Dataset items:
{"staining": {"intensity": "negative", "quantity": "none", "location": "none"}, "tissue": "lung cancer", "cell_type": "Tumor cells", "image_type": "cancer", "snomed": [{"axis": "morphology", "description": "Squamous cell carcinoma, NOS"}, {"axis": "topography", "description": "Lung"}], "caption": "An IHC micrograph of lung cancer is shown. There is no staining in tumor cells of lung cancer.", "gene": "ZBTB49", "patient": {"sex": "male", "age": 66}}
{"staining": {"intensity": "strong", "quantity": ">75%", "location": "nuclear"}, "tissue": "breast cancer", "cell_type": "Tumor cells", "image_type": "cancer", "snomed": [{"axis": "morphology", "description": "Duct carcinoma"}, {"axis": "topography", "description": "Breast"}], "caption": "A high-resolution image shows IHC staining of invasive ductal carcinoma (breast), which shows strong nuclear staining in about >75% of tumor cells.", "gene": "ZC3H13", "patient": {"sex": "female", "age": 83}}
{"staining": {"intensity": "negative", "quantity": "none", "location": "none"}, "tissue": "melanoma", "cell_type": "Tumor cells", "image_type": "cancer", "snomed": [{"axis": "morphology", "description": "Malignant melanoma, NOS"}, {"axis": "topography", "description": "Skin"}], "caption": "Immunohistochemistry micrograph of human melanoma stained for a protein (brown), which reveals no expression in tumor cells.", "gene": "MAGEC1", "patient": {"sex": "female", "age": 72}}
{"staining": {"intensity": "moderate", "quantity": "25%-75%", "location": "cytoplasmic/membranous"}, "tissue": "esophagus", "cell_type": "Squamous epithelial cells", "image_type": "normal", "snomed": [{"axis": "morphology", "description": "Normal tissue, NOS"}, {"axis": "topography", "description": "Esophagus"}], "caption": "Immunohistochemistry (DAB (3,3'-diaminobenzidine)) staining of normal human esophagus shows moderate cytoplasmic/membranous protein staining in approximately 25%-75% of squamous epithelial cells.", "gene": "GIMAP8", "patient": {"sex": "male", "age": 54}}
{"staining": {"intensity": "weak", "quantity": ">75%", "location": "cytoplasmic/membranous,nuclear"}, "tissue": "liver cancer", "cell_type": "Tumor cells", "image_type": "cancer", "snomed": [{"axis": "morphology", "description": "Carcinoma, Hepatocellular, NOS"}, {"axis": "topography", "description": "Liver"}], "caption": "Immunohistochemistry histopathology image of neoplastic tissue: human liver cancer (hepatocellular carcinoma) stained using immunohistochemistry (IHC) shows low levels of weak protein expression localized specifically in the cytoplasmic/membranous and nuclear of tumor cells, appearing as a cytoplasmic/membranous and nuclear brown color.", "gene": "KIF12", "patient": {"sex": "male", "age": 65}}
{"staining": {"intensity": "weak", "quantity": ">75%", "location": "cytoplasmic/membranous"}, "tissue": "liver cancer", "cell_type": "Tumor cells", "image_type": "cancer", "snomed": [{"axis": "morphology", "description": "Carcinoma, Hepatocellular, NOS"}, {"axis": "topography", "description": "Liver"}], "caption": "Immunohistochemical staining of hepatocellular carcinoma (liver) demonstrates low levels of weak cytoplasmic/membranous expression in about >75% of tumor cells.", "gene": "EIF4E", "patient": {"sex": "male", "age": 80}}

§ EXERCISE BRIEF
Determine the number of lines above that include the word "which"; the reply is that number only.

§ TASK RESULT
2